Выйдя из коляски, Муравьев долго оставался в задумчивости. Тревожные мысли возникали одна за другой. Судьба его опять должна была круто измениться. Смерть жестокого, невежественного и мстительного деспота, которого ненавидел всю жизнь, жалости не вызывала, но разве можно надеяться на что-то лучшее при его наследнике?
Натянутые отношения с новым императором не позволяли Муравьеву сомневаться, что оставаться в наместниках ему недолго. И, по всей вероятности, его место уже предназначено Барятинскому. Это было грустно, и не потому, что жалко оставлять место, не свершив того, что намеревался свершить. Муравьев думал не о себе, а об интересах отечества, на службе которого считал себя находящимся. Знакомясь с состоянием кавказских войск, он наглядно убедился, что не кто иной, как Барятинский более всего способствовал разложению их; разве сумеет этот не привыкший к серьезному делу фаворит нового императора в сложившихся тяжелых обстоятельствах отстоять от неприятеля край, столь обильно политый русской кровью?
А Барятинский, ничего не знавший еще о смерти императора Николая, выехал встречать наместника. В Душете, где князь уже ожидал, Муравьев пригласил его в свою коляску. «До сего дня, – записал он тогда же, – я его видел только один раз в Киеве молодым хорошеньким кирасирским поручиком. Здесь не мог бы его узнать; он показался мне ростом выше прежнего, сложения был довольно плотного и немного с брюшком. Суживающаяся к макушке голова его с редкими волосами как-то не предупреждала в пользу его природных дарований; рыльце было у него красноватое, в чем признавали последствия разгульной жизни. Объяснялся он с некоторым замедлением и повторением слов, похожим на заикание, и гнусил. Вся наружность вообще не выражала того приличия, которое я ожидал найти в князе Барятинском, приятеле государя, хотя он и был, что называется, видным мужчиной, вежливым, разговорчивым… Хотя о нем вообще судят как о человеке ограниченном и невежественном в познаниях, но я с этим не согласен.

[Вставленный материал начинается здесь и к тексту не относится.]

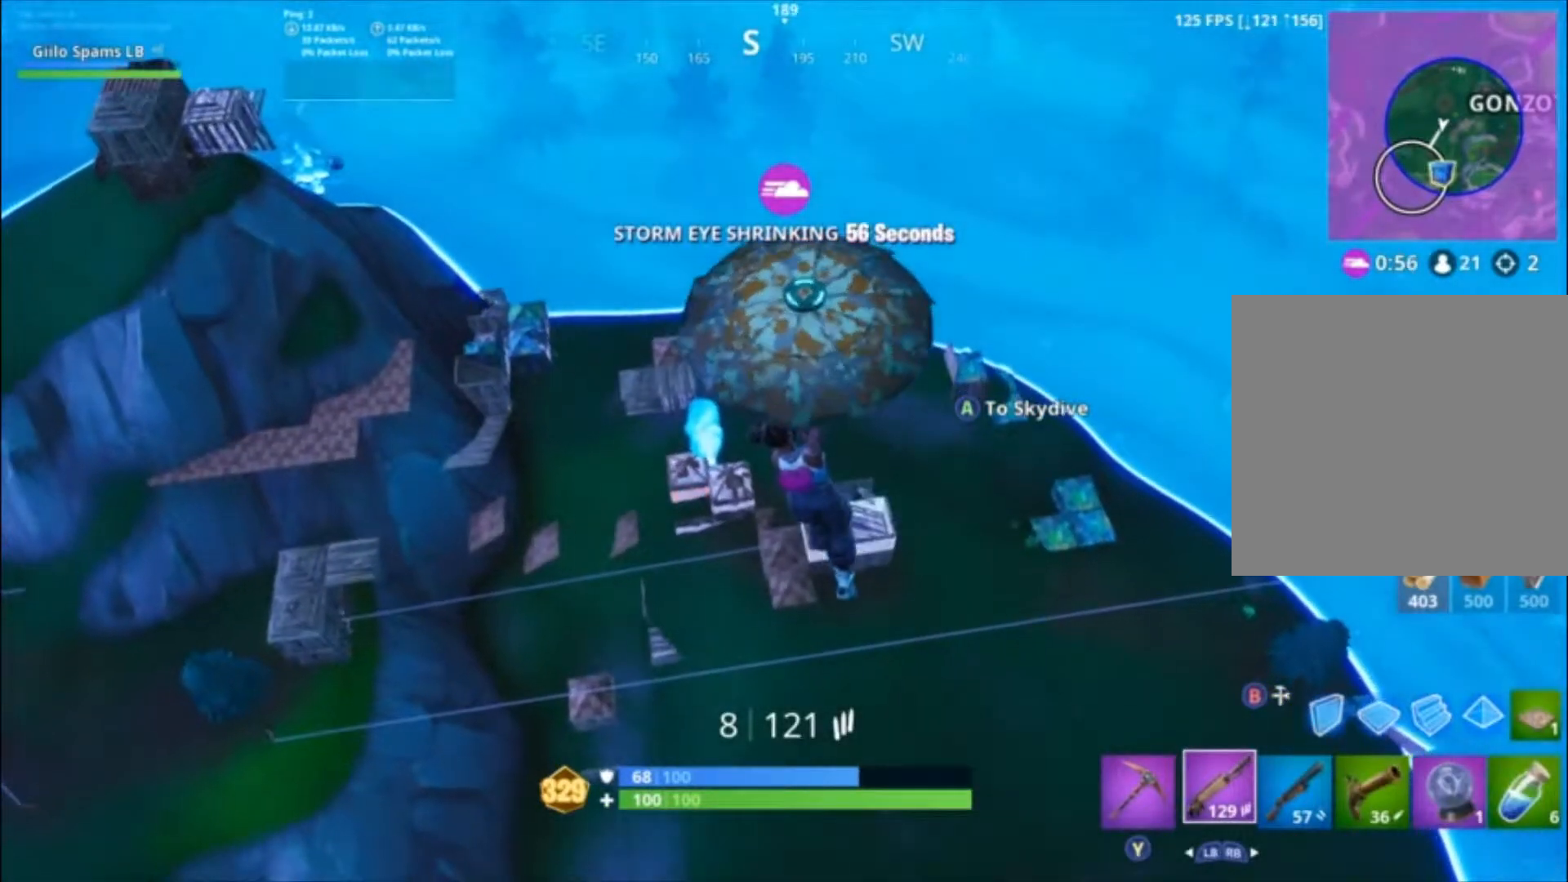
{"buttons": [], "left_stick": "center", "right_stick": "center", "events": []}
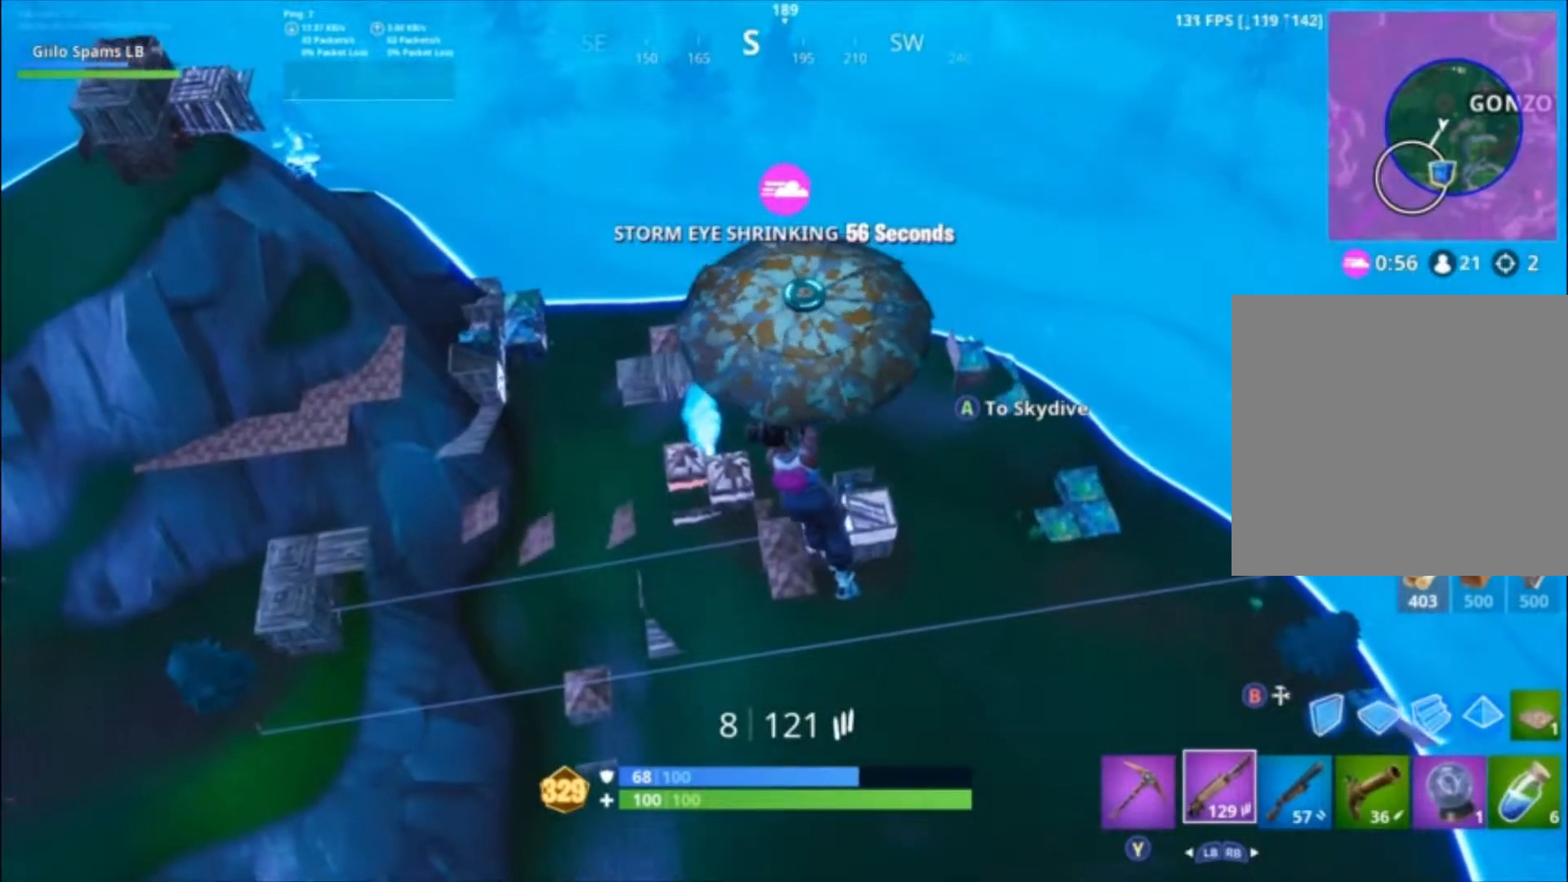
{"buttons": [], "left_stick": "center", "right_stick": "left", "events": [[467, "right_stick", "left"]]}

Он, много занимаясь чтением, образовал себя, ни одного раза не проговорился со мною каким-нибудь неосновательным суждением в делах, недоступных невежде, напротив того, он охотно пускался в суждения о предметах отвлеченных военного искусства, с которыми, вероятно, незадолго перед тем познакомился чтением. И в разговоре с ним нашел бы я приятного собеседника, если б было у меня время слушать его празднословие…

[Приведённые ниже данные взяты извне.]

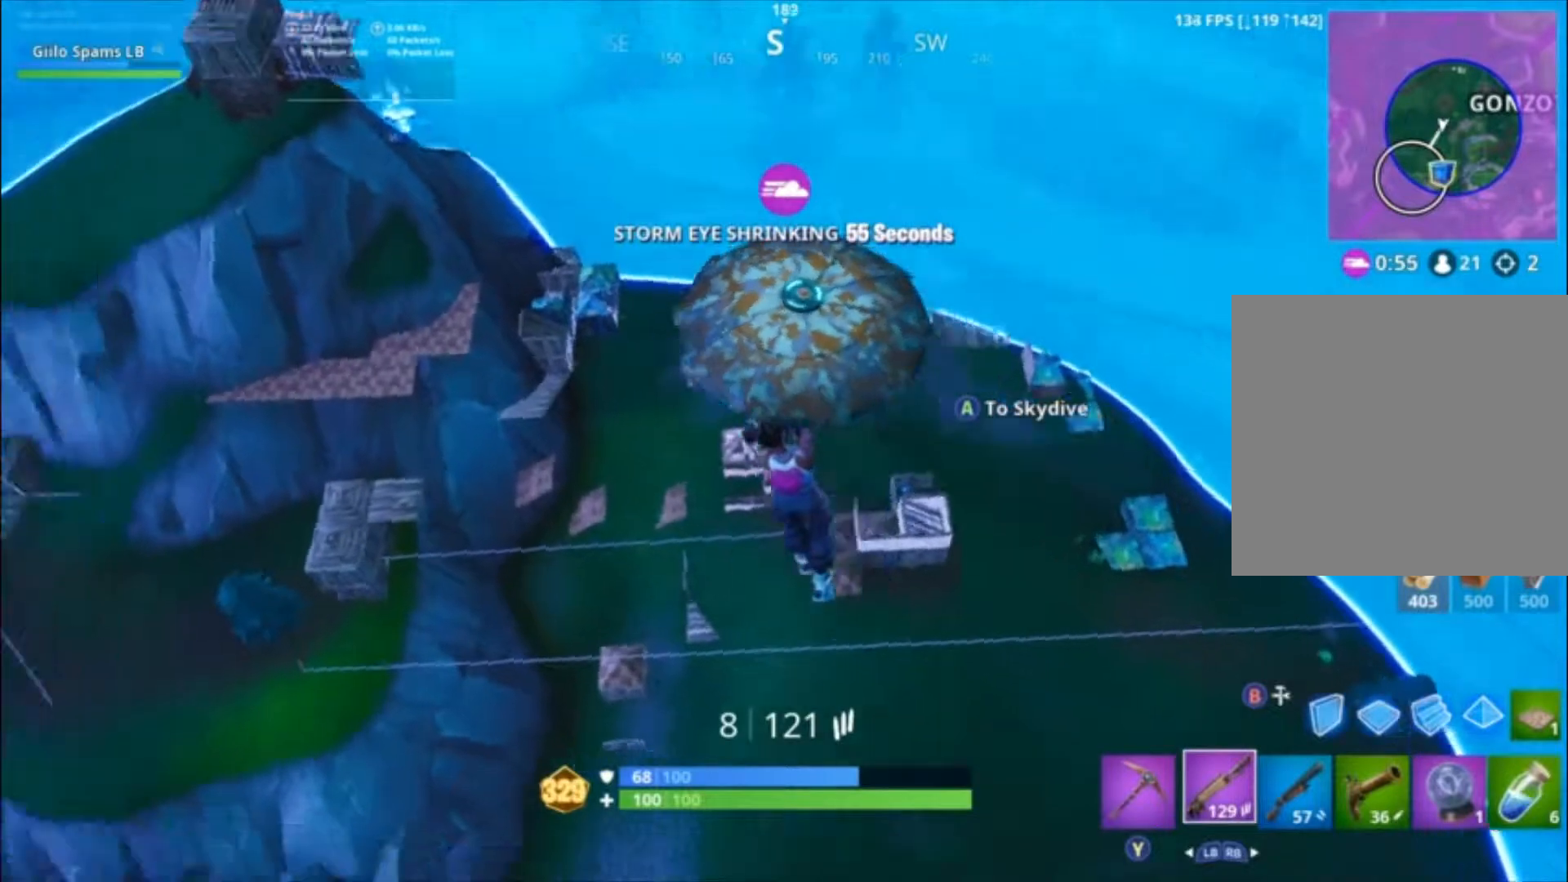
{"buttons": [], "left_stick": "center", "right_stick": "center", "events": [[333, "right_stick", "center"]]}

Сидя в коляске, я объявил Барятинскому о смерти государя. Ни в лице, ни в словах его не произошло ни малейшего изменения. Ни удивления, ни печали, ни радости не показал он, как бы ничего не случилось. Но как измерить то, что у него в то время в душе происходило, – надежды, в один миг его объявшие, и в тот же миг начертанный им план действий своих?»

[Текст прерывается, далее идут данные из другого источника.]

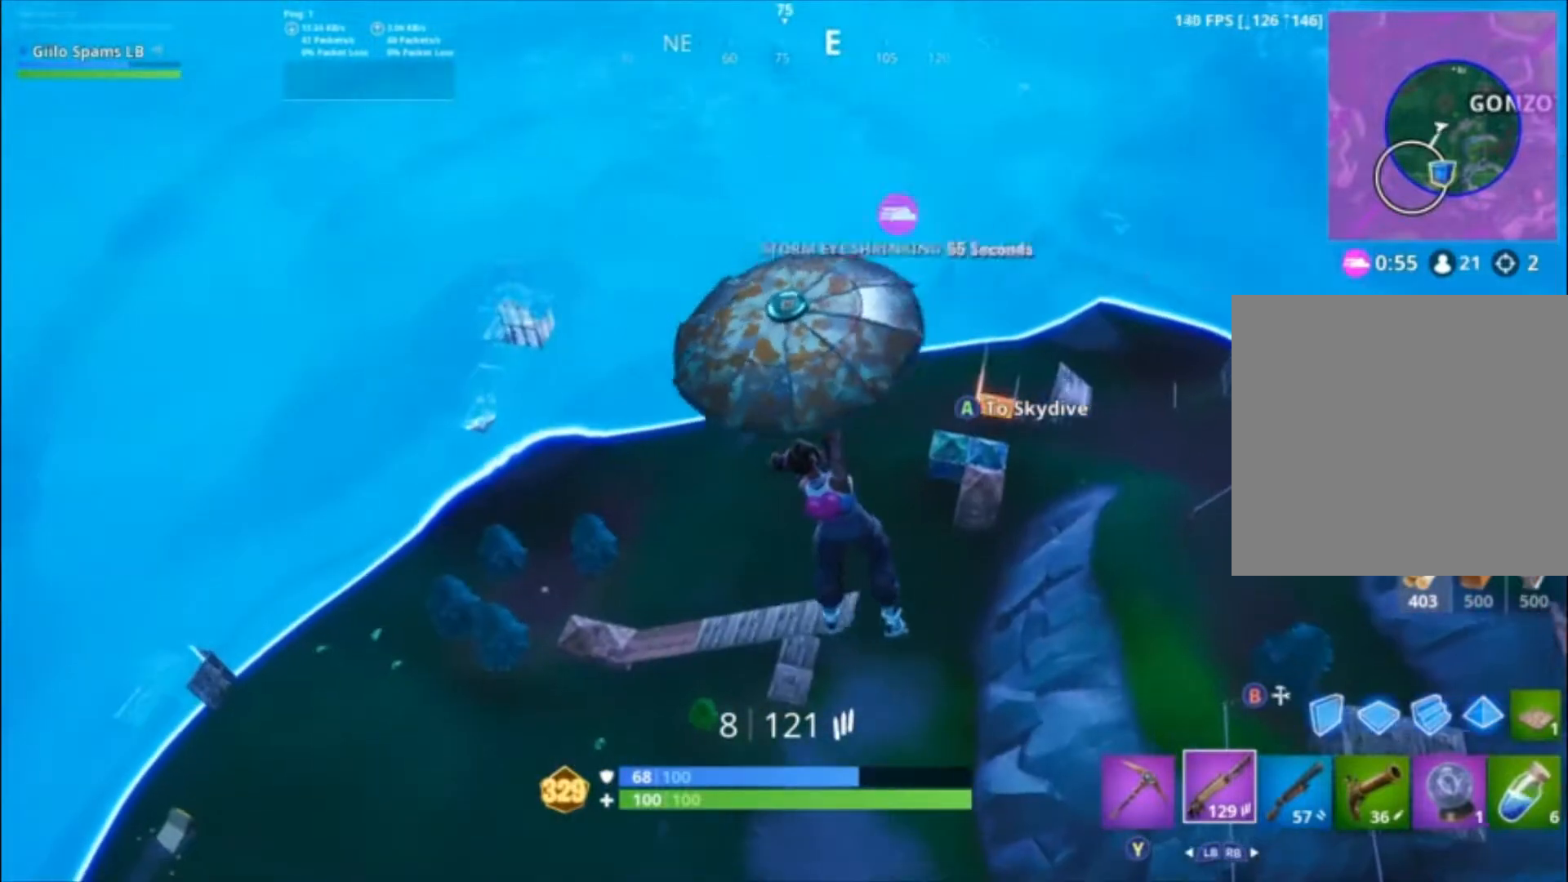
{"buttons": [], "left_stick": "center", "right_stick": "center", "events": [[100, "right_stick", "down-left"], [167, "right_stick", "center"]]}
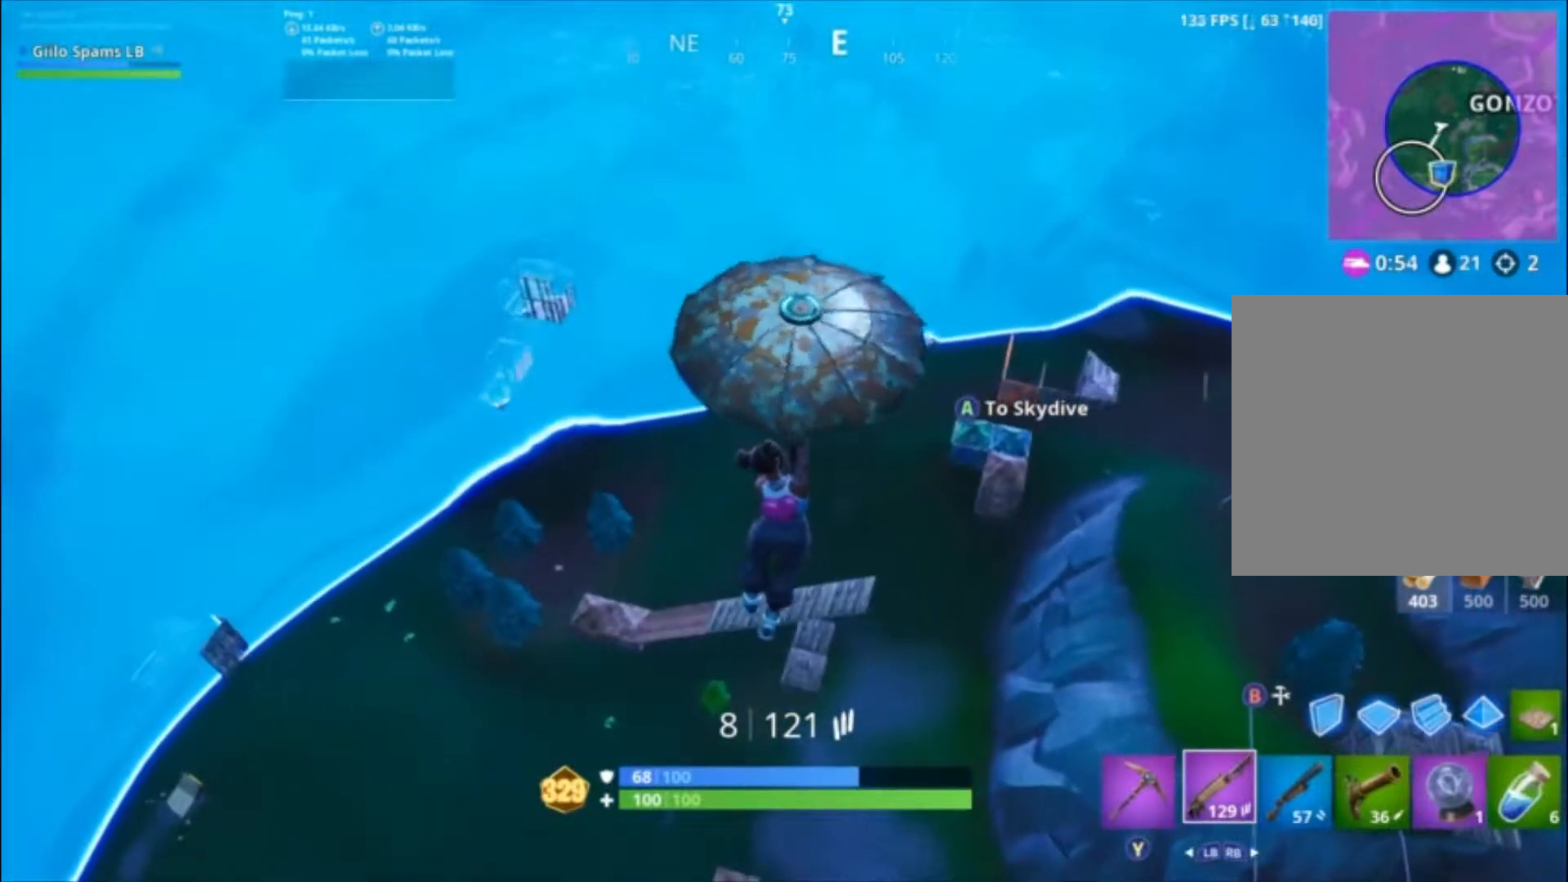
{"buttons": [], "left_stick": "center", "right_stick": "center", "events": []}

Муравьев отдавал отчет, что затруднительное положение, в каком он оказался, могло быть в значительной степени поправлено, если бы он попробовал приблизить к себе Барятинского и, оставив на должности начальника штаба, позволить ему жить по-прежнему, как при Воронцове. Так, вероятно, поступили бы другие, ведь все понимали, какая блестящая карьера и могущество ожидают приятеля нового императора!
Не таков был Николай Николаевич Муравьев. Он со свойственной прямотой высказал князю свое недовольство состоянием кавказских войск. Заставил его трудиться над исправлением допущенных ошибок. А из канцелярии наместника и гражданских учреждений уволил, несмотря на заступничество Барятинского всех бездельничавших чиновников, принятых по протекциям и ходатайствам высоких особ.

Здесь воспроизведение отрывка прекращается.